After running this code, you can see a file called dictionary.yml in your project directory. I suggest you open it with Notepad and see how the vocabulary appears. It may not make any sense for you. But you can get an idea about the structure of the file which will be important if you work with OpenCV in future,
If you run this code successfully, then you can activate the next section by setting DICTIONARY_BUILD
to 0. Here onwards, we don't need the first part of the code since we already obtained a vocabulary and saved it in a file.
The following part is the next code section which achieves the second step.
#else
Mat dictionary;
FileStorage fs("dictionary.yml", FileStorage::READ);
fs["vocabulary"] >> dictionary;
fs.release();
Ptr<DescriptorMatcher> matcher(new FlannBasedMatcher);
Ptr<FeatureDetector> detector(new SiftFeatureDetector());
Ptr<DescriptorExtractor> extractor(new SiftDescriptorExtractor);
BOWImgDescriptorExtractor bowDE(extractor,matcher);
bowDE.setVocabulary(dictionary);
char * filename = new char[100];
char * imageTag = new char[10];
FileStorage fs1("descriptor.yml", FileStorage::WRITE);
sprintf(filename,"G:\\testimages\\image\\1.jpg");
Mat img=imread(filename,CV_LOAD_IMAGE_GRAYSCALE);
vector<KeyPoint> keypoints;
detector->detect(img,keypoints);
Mat bowDescriptor;
bowDE.compute(img,keypoints,bowDescriptor);
sprintf(imageTag,"img1");
fs1 << imageTag << bowDescriptor;
fs1.release();
#endif
In this section, SIFT features and descriptors are calculated for a particular image and we match each and every feature descriptor with the vocabulary we created before.

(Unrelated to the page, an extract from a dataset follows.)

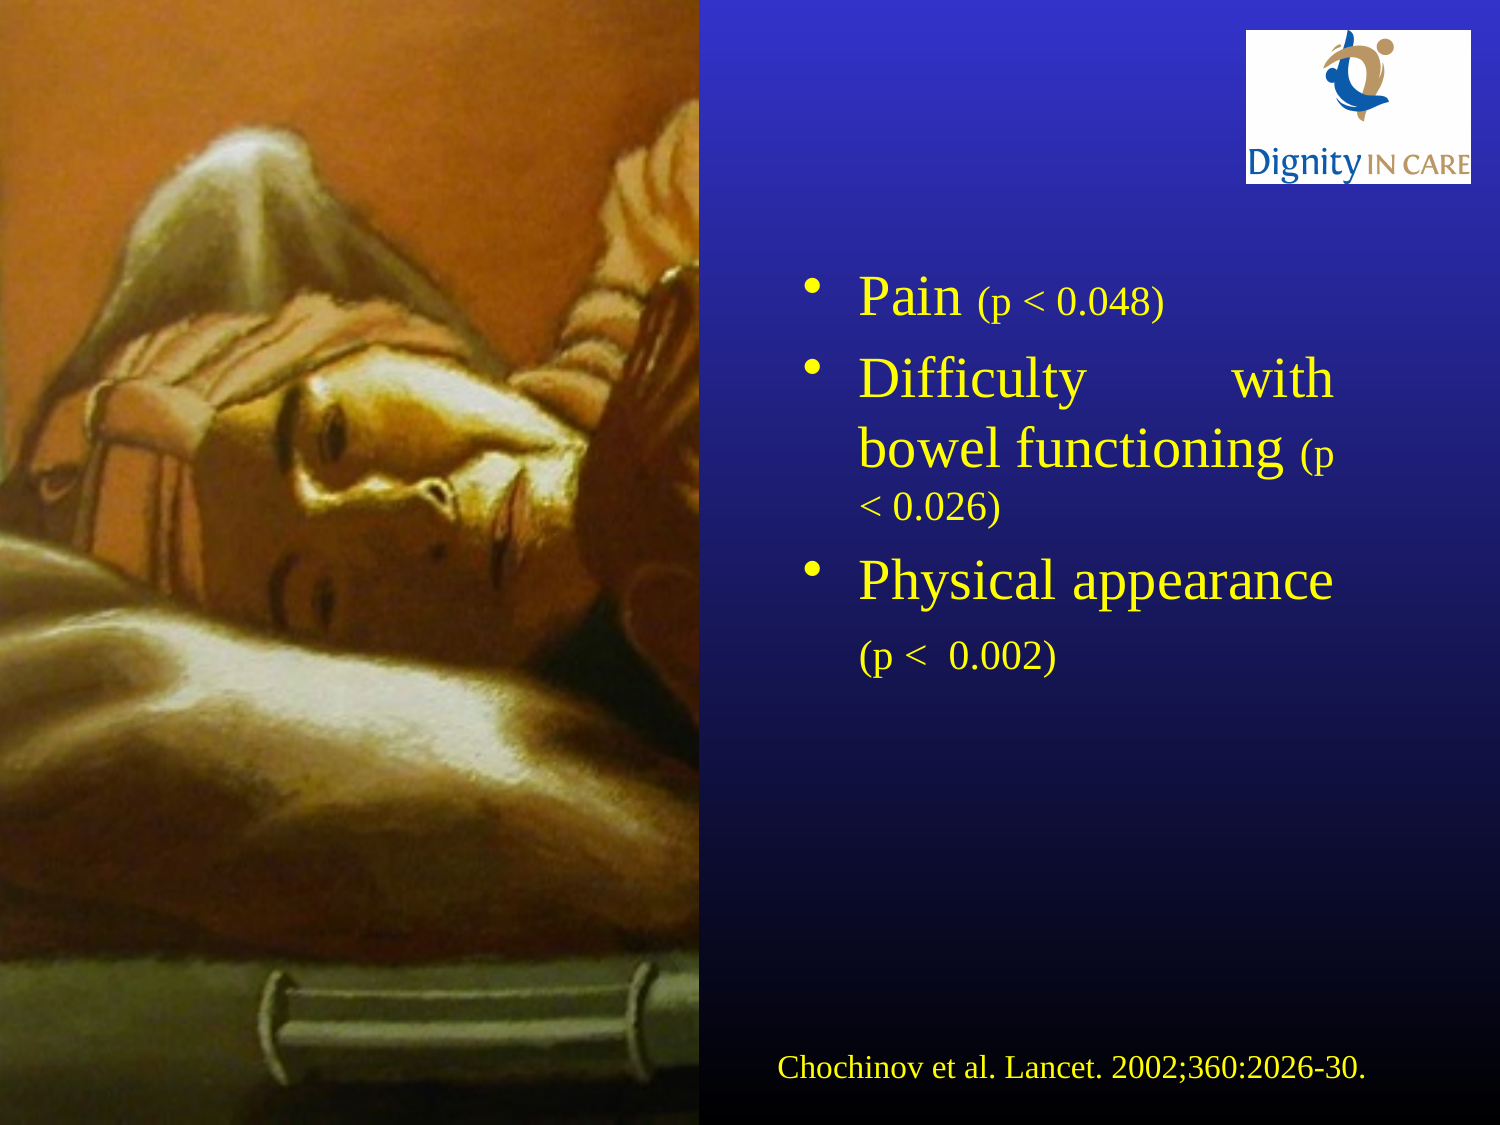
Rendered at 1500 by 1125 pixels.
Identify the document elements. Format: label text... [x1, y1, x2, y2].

Ptr<DescriptorMatcher> matcher(new FlannBasedMatcher);
This line of code will create a matcher that matches the descriptor with a Fast Library for Approximate Nearest Neighbors (FLANN). There are some other types of matchers available so you can explore them yourself. In general, an approximate nearest neighbor matching works well.
Finally, the code outputs the Bag Of Feature descriptor and saves in a file with the following code line.
fs1 << imageTag << bowDescriptor;
This descriptor can be used to classify the image for several classes. You may use SVM or any other classifier to check the discriminative power and the robustness of this descriptor. On the other hand, you can directly match BoF descriptors to different images in order to measure similarity.
Points of Interest
I found that this code can easily be converted into a BoF implementation of any other feature such as BoF-SURF, BoF-ORB, BoF-Opponent-SURF and BoF-Opponent-SIFT, etc.
You can find C++ and OpenCV source codes of implementations of both BoF-SURF, BoF-ORB in the following link:
Changing the lines below can get the BoF descriptor with any other type of feature.
SiftDescriptorExtractor detector;
Ptr<FeatureDetector> detector(new SiftFeatureDetector());
Ptr<DescriptorExtractor> extractor(new SiftDescriptorExtractor);
The latest versions of OpenCV include many feature detection and description algorithms so you can apply those algorithms modifying this code and determine the best method for your CBIR application or research.